I have a requirement where I have to convert the PDF document to HTML5. I do not want to use any available tool achieve this. I want to write my own code to achieve this. Being java developer I have started with iText but I saw that, iText just extract the text from PDF and does not keep the formatting layout on PDF.
Can someone please guide which API i should use to achieve this? below is my high level requirement.
1-Extract the text from the PDF without loosing formatting layout.
2-extract the images if any.
3-Retain the formatting in the newly converted HTML5 page same as that of PDF page.
I'm confused - you do not want to use any available tool (why? PDF is hugely complicated, do you really want to write all that code yourself?), but you considered using iText? There's a disconnect that you need to resolve for us before we can usefully recommend an approach.

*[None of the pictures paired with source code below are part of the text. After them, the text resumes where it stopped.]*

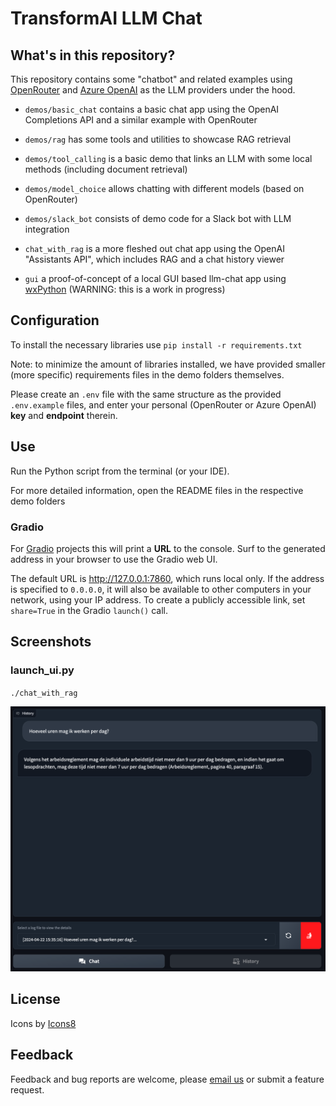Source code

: # TransformAI LLM Chat

## What's in this repository?

This repository contains some "chatbot" and related examples using [OpenRouter](https://openrouter.ai/)
and [Azure OpenAI](https://oai.azure.com/) as the LLM providers under the hood.

- `demos/basic_chat` contains a basic chat app using the OpenAI Completions API and a similar example with OpenRouter

- `demos/rag` has some tools and utilities to showcase RAG retrieval

- `demos/tool_calling` is a basic demo that links an LLM with some local methods (including document retrieval)

- `demos/model_choice` allows chatting with different models (based on OpenRouter)

- `demos/slack_bot` consists of demo code for a Slack bot with LLM integration

- `chat_with_rag` is a more fleshed out chat app using the OpenAI "Assistants API",
  which includes RAG and a chat history viewer

- `gui` a proof-of-concept of a local GUI based llm-chat app using [wxPython](https://wxpython.org/index.html)
  (WARNING: this is a work in progress)

## Configuration

To install the necessary libraries use `pip install -r requirements.txt`

Note: to minimize the amount of libraries installed,
we have provided smaller (more specific) requirements files in the demo folders themselves.

Please create an `.env` file with the same structure as the provided `.env.example` files,
and enter your personal (OpenRouter or Azure OpenAI) **key** and **endpoint** therein.

## Use

Run the Python script from the terminal (or your IDE).

For more detailed information, open the README files in the respective demo folders

### Gradio

For [Gradio](https://www.gradio.app/guides/creating-a-chatbot-fast) projects this will print a **URL** to the console.
Surf to the generated address in your browser to use the Gradio web UI.

The default URL is http://127.0.0.1:7860, which runs local only.
If the address is specified to `0.0.0.0`,
it will also be available to other computers in your network, using your IP address.
To create a publicly accessible link, set `share=True` in the Gradio `launch()` call.

## Screenshots

### launch_ui.py

`./chat_with_rag`

![gradio-logviewer.png](assets/screenshots/gradio-logviewer.png)

## License

Icons by <a target="_blank" href="https://icons8.com">Icons8</a>

## Feedback

Feedback and bug reports are welcome,
please [email us](mailto:servaas.tilkin@pxl.be) or submit a feature request.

AFAIK there is no free tool to convert PDF to anything that keeps the formatting. You can use the PDFRenderer project as a basis - it can display PDFs in Swing, so obviously it knows what to do with the formatting information.
Joined: Feb 15, 2011
Thanks Ulf , Sorry for confusion. what I meant that, I do not want to use any paid software. I am looking for any open source java API. I wrote the program by using the iText, but it just extract text from PDF.
Joined: Mar 22, 2005
As I said, I'm unaware of any free tool that extracts layout information from PDFs. If you are prepared to put a lot of work into it, you can go the route I suggested with the PDFRenderer source code.